__Work item__
Copy the lines from the line with "Willow faces the" up to and including the line with "###### Action to", reproducing them exactly as they appear.

__Available records__
● ● ● ● ●

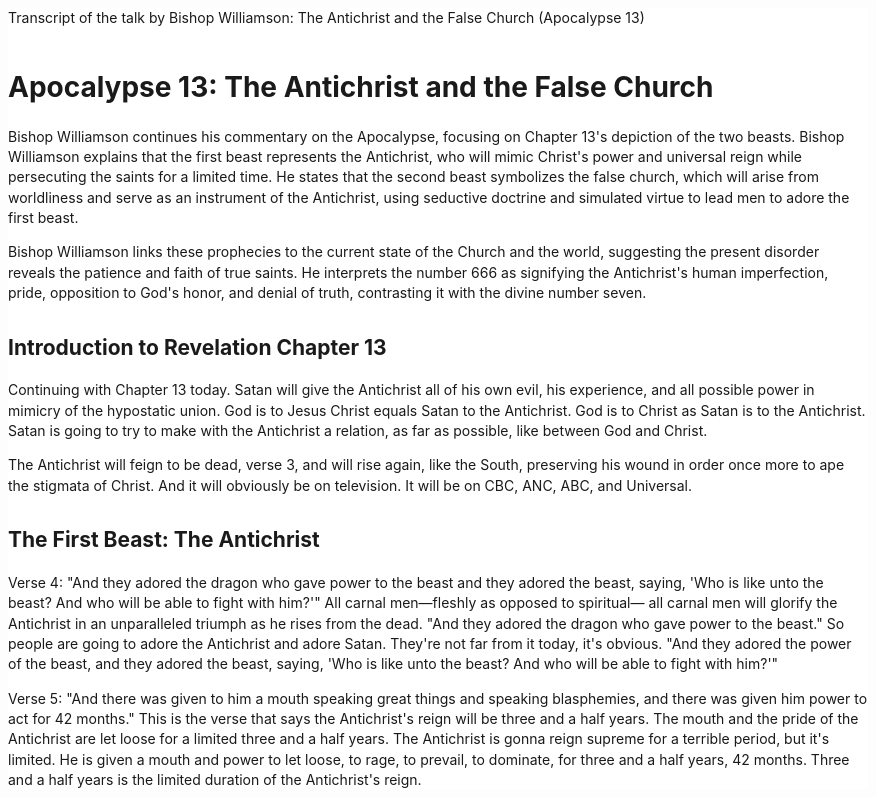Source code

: Transcript of the talk by Bishop Williamson: The Antichrist and the False Church (Apocalypse 13)

# Apocalypse 13: The Antichrist and the False Church

Bishop Williamson continues his commentary on the Apocalypse, focusing on
Chapter 13's depiction of the two beasts. Bishop Williamson explains that
the first beast represents the Antichrist, who will mimic Christ's power
and universal reign while persecuting the saints for a limited time. He
states that the second beast symbolizes the false church, which will
arise from worldliness and serve as an instrument of the Antichrist, using
seductive doctrine and simulated virtue to lead men to adore the first
beast. 

Bishop Williamson links these prophecies to the current state of the
Church and the world, suggesting the present disorder reveals the patience
and faith of true saints. He interprets the number 666 as signifying the
Antichrist's human imperfection, pride, opposition to God's honor, and
denial of truth, contrasting it with the divine number seven.

## Introduction to Revelation Chapter 13

Continuing with Chapter 13 today. Satan will give the Antichrist all of his
own evil, his experience, and all possible power in mimicry of the hypostatic
union. God is to Jesus Christ equals Satan to the Antichrist. God is to
Christ as Satan is to the Antichrist. Satan is going to try to make with
the Antichrist a relation, as far as possible, like between God and Christ.

The Antichrist will feign to be dead, verse 3, and will rise again, like
the South, preserving his wound in order once more to ape the stigmata of
Christ. And it will obviously be on television. It will be on CBC, ANC,
ABC, and Universal.

## The First Beast: The Antichrist

Verse 4: "And they adored the dragon who gave power to the beast and they
adored the beast, saying, 'Who is like unto the beast? And who will be
able to fight with him?'" All carnal men—fleshly as opposed to spiritual—
all carnal men will glorify the Antichrist in an unparalleled triumph as
he rises from the dead. "And they adored the dragon who gave power to the
beast." So people are going to adore the Antichrist and adore Satan. They're
not far from it today, it's obvious. "And they adored the power of the beast,
and they adored the beast, saying, 'Who is like unto the beast? And who
will be able to fight with him?'"

Verse 5: "And there was given to him a mouth speaking great things and
speaking blasphemies, and there was given him power to act for 42 months."
This is the verse that says the Antichrist's reign will be three and a half
years. The mouth and the pride of the Antichrist are let loose for a limited
three and a half years. The Antichrist is gonna reign supreme for a terrible
period, but it's limited. He is given a mouth and power to let loose, to
rage, to prevail, to dominate, for three and a half years, 42 months. Three
and a half years is the limited duration of the Antichrist's reign.
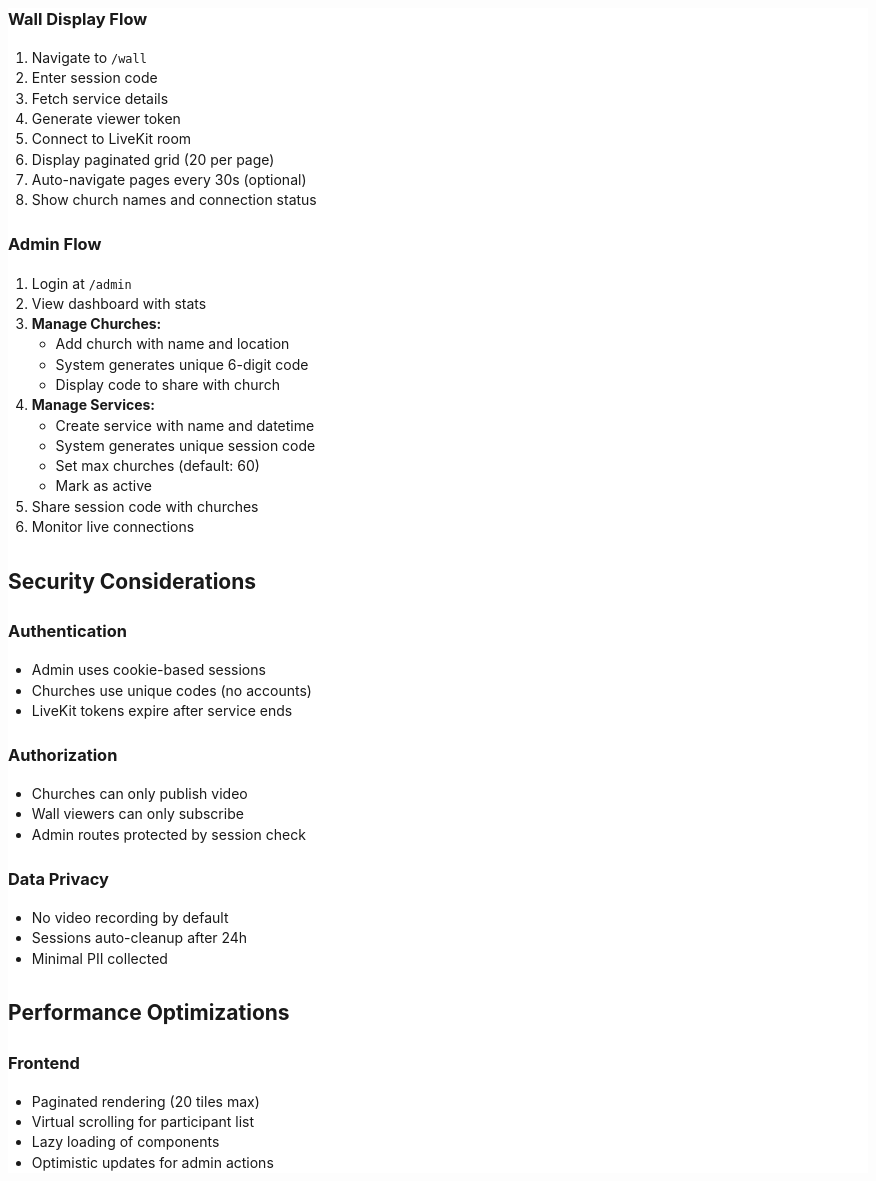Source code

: ### Wall Display Flow

1. Navigate to `/wall`
2. Enter session code
3. Fetch service details
4. Generate viewer token
5. Connect to LiveKit room
6. Display paginated grid (20 per page)
7. Auto-navigate pages every 30s (optional)
8. Show church names and connection status

### Admin Flow

1. Login at `/admin`
2. View dashboard with stats
3. **Manage Churches:**
   - Add church with name and location
   - System generates unique 6-digit code
   - Display code to share with church
4. **Manage Services:**
   - Create service with name and datetime
   - System generates unique session code
   - Set max churches (default: 60)
   - Mark as active
5. Share session code with churches
6. Monitor live connections

## Security Considerations

### Authentication
- Admin uses cookie-based sessions
- Churches use unique codes (no accounts)
- LiveKit tokens expire after service ends

### Authorization
- Churches can only publish video
- Wall viewers can only subscribe
- Admin routes protected by session check

### Data Privacy
- No video recording by default
- Sessions auto-cleanup after 24h
- Minimal PII collected

## Performance Optimizations

### Frontend
- Paginated rendering (20 tiles max)
- Virtual scrolling for participant list
- Lazy loading of components
- Optimistic updates for admin actions

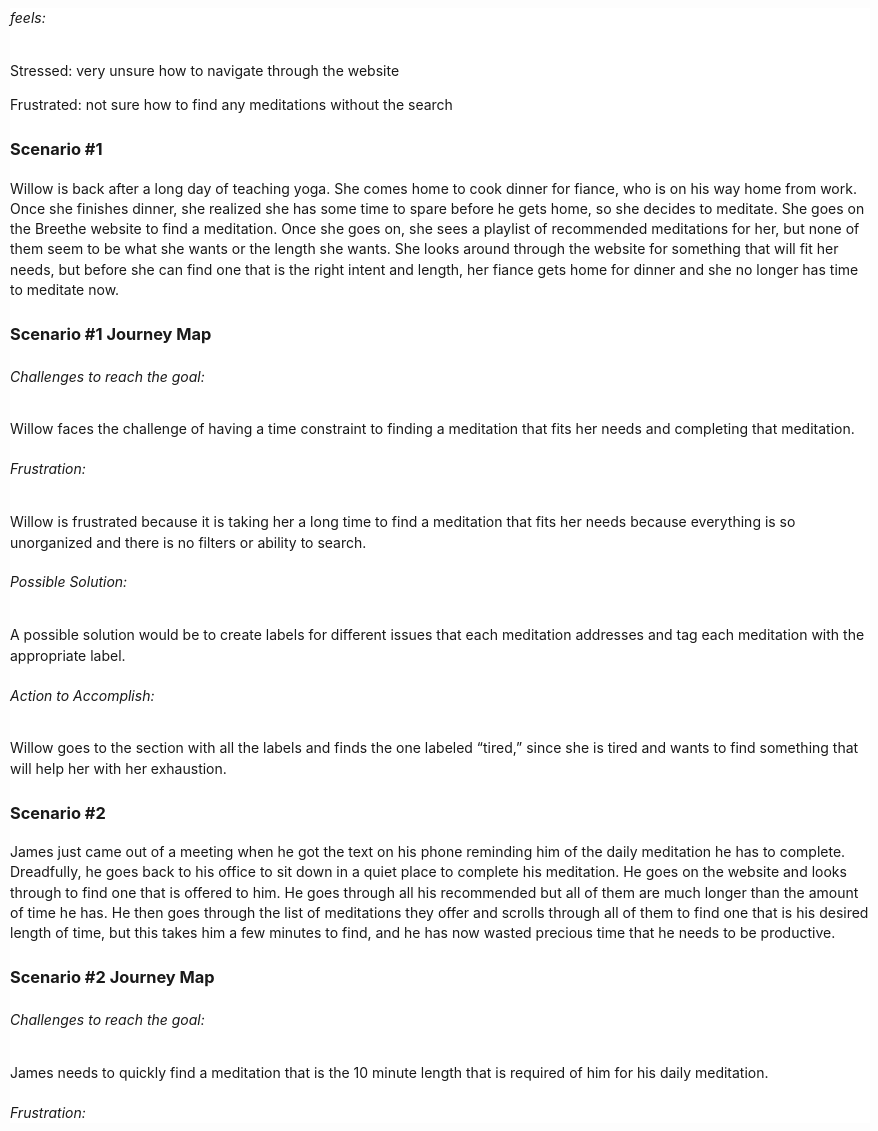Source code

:###### feels:
Stressed: very unsure how to navigate through the website

Frustrated: not sure how to find any meditations without the search

### Scenario #1

Willow is back after a long day of teaching yoga. She comes home to cook dinner for fiance, who is on his way home from work. Once she finishes dinner, she realized she has some time to spare before he gets home, so she decides to meditate. She goes on the Breethe website to find a meditation. Once she goes on, she sees a playlist of recommended meditations for her, but none of them seem to be what she wants or the length she wants. She looks around through the website for something that will fit her needs, but before she can find one that is the right intent and length, her fiance gets home for dinner and she no longer has time to meditate now. 

### Scenario #1 Journey Map

###### Challenges to reach the goal:

Willow faces the challenge of having a time constraint to finding a meditation that fits her needs and completing that meditation.

###### Frustration:

Willow is frustrated because it is taking her a long time to find a meditation that fits her needs because everything is so unorganized and there is no filters or ability to search.

###### Possible Solution:

A possible solution would be to create labels for different issues that each meditation addresses and tag each meditation with the appropriate label. 

###### Action to Accomplish:

Willow goes to the section with all the labels and finds the one labeled “tired,” since she is tired and wants to find something that will help her with her exhaustion.

### Scenario #2

James just came out of a meeting when he got the text on his phone reminding him of the daily meditation he has to complete. Dreadfully, he goes back to his office to sit down in a quiet place to complete his meditation. He goes on the website and looks through to find one that is offered to him. He goes through all his recommended but all of them are much longer than the amount of time he has. He then goes through the list of meditations they offer and scrolls through all of them to find one that is his desired length of time, but this takes him a few minutes to find, and he has now wasted precious time that he needs to be productive. 

### Scenario #2 Journey Map

###### Challenges to reach the goal:

James needs to quickly find a meditation that is the 10 minute length that is required of him for his daily meditation.

###### Frustration:
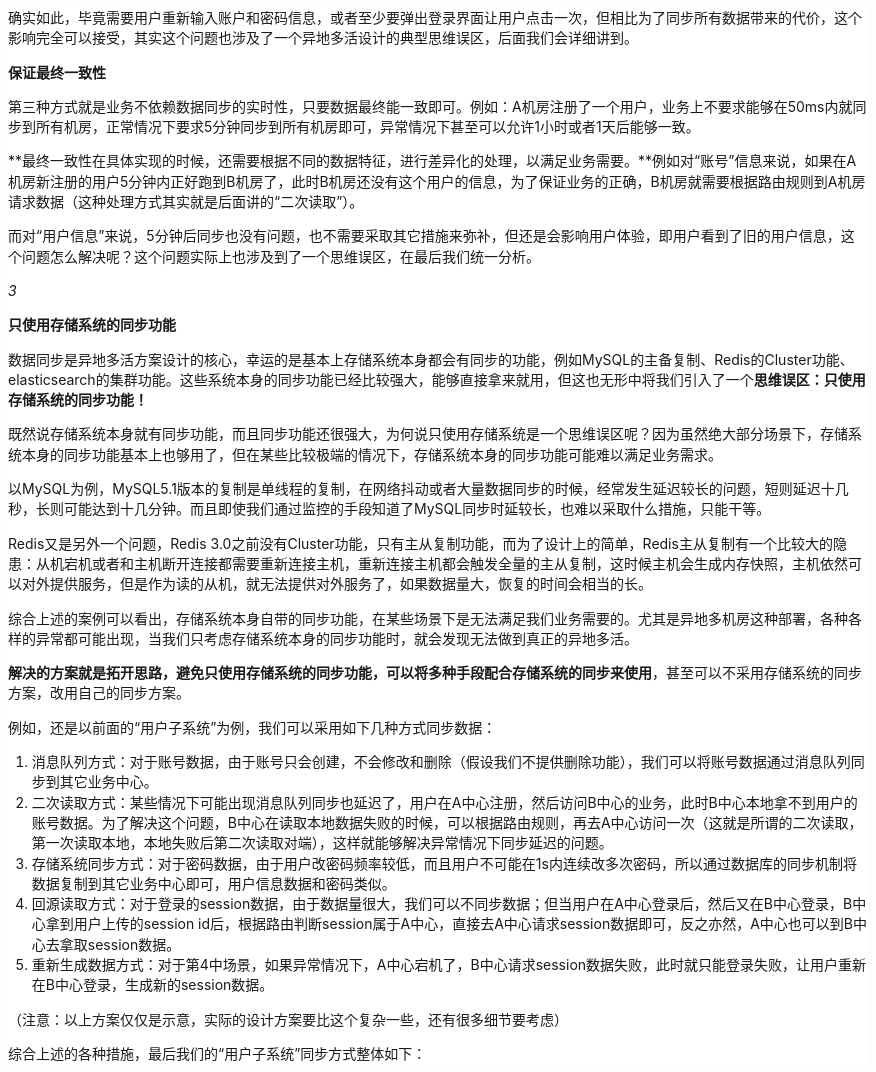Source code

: 确实如此，毕竟需要用户重新输入账户和密码信息，或者至少要弹出登录界面让用户点击一次，但相比为了同步所有数据带来的代价，这个影响完全可以接受，其实这个问题也涉及了一个异地多活设计的典型思维误区，后面我们会详细讲到。

**保证最终一致性**

第三种方式就是业务不依赖数据同步的实时性，只要数据最终能一致即可。例如：A机房注册了一个用户，业务上不要求能够在50ms内就同步到所有机房，正常情况下要求5分钟同步到所有机房即可，异常情况下甚至可以允许1小时或者1天后能够一致。

**最终一致性在具体实现的时候，还需要根据不同的数据特征，进行差异化的处理，以满足业务需要。**例如对“账号”信息来说，如果在A机房新注册的用户5分钟内正好跑到B机房了，此时B机房还没有这个用户的信息，为了保证业务的正确，B机房就需要根据路由规则到A机房请求数据（这种处理方式其实就是后面讲的“二次读取”）。

而对“用户信息”来说，5分钟后同步也没有问题，也不需要采取其它措施来弥补，但还是会影响用户体验，即用户看到了旧的用户信息，这个问题怎么解决呢？这个问题实际上也涉及到了一个思维误区，在最后我们统一分析。

*3*

**只使用存储系统的同步功能**

数据同步是异地多活方案设计的核心，幸运的是基本上存储系统本身都会有同步的功能，例如MySQL的主备复制、Redis的Cluster功能、elasticsearch的集群功能。这些系统本身的同步功能已经比较强大，能够直接拿来就用，但这也无形中将我们引入了一个**思维误区：只使用存储系统的同步功能！**

既然说存储系统本身就有同步功能，而且同步功能还很强大，为何说只使用存储系统是一个思维误区呢？因为虽然绝大部分场景下，存储系统本身的同步功能基本上也够用了，但在某些比较极端的情况下，存储系统本身的同步功能可能难以满足业务需求。

以MySQL为例，MySQL5.1版本的复制是单线程的复制，在网络抖动或者大量数据同步的时候，经常发生延迟较长的问题，短则延迟十几秒，长则可能达到十几分钟。而且即使我们通过监控的手段知道了MySQL同步时延较长，也难以采取什么措施，只能干等。

Redis又是另外一个问题，Redis 3.0之前没有Cluster功能，只有主从复制功能，而为了设计上的简单，Redis主从复制有一个比较大的隐患：从机宕机或者和主机断开连接都需要重新连接主机，重新连接主机都会触发全量的主从复制，这时候主机会生成内存快照，主机依然可以对外提供服务，但是作为读的从机，就无法提供对外服务了，如果数据量大，恢复的时间会相当的长。

综合上述的案例可以看出，存储系统本身自带的同步功能，在某些场景下是无法满足我们业务需要的。尤其是异地多机房这种部署，各种各样的异常都可能出现，当我们只考虑存储系统本身的同步功能时，就会发现无法做到真正的异地多活。

**解决的方案就是拓开思路，避免只使用存储系统的同步功能，可以将多种手段配合存储系统的同步来使用**，甚至可以不采用存储系统的同步方案，改用自己的同步方案。

例如，还是以前面的“用户子系统”为例，我们可以采用如下几种方式同步数据：

1. 消息队列方式：对于账号数据，由于账号只会创建，不会修改和删除（假设我们不提供删除功能），我们可以将账号数据通过消息队列同步到其它业务中心。
2. 二次读取方式：某些情况下可能出现消息队列同步也延迟了，用户在A中心注册，然后访问B中心的业务，此时B中心本地拿不到用户的账号数据。为了解决这个问题，B中心在读取本地数据失败的时候，可以根据路由规则，再去A中心访问一次（这就是所谓的二次读取，第一次读取本地，本地失败后第二次读取对端），这样就能够解决异常情况下同步延迟的问题。
3. 存储系统同步方式：对于密码数据，由于用户改密码频率较低，而且用户不可能在1s内连续改多次密码，所以通过数据库的同步机制将数据复制到其它业务中心即可，用户信息数据和密码类似。
4. 回源读取方式：对于登录的session数据，由于数据量很大，我们可以不同步数据；但当用户在A中心登录后，然后又在B中心登录，B中心拿到用户上传的session id后，根据路由判断session属于A中心，直接去A中心请求session数据即可，反之亦然，A中心也可以到B中心去拿取session数据。
5. 重新生成数据方式：对于第4中场景，如果异常情况下，A中心宕机了，B中心请求session数据失败，此时就只能登录失败，让用户重新在B中心登录，生成新的session数据。

（注意：以上方案仅仅是示意，实际的设计方案要比这个复杂一些，还有很多细节要考虑）

综合上述的各种措施，最后我们的“用户子系统”同步方式整体如下：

● ● ● ● ●

__Task response__
Willow faces the challenge of having a time constraint to finding a meditation that fits her needs and completing that meditation.

###### Frustration:

Willow is frustrated because it is taking her a long time to find a meditation that fits her needs because everything is so unorganized and there is no filters or ability to search.

###### Possible Solution:

A possible solution would be to create labels for different issues that each meditation addresses and tag each meditation with the appropriate label. 

###### Action to Accomplish:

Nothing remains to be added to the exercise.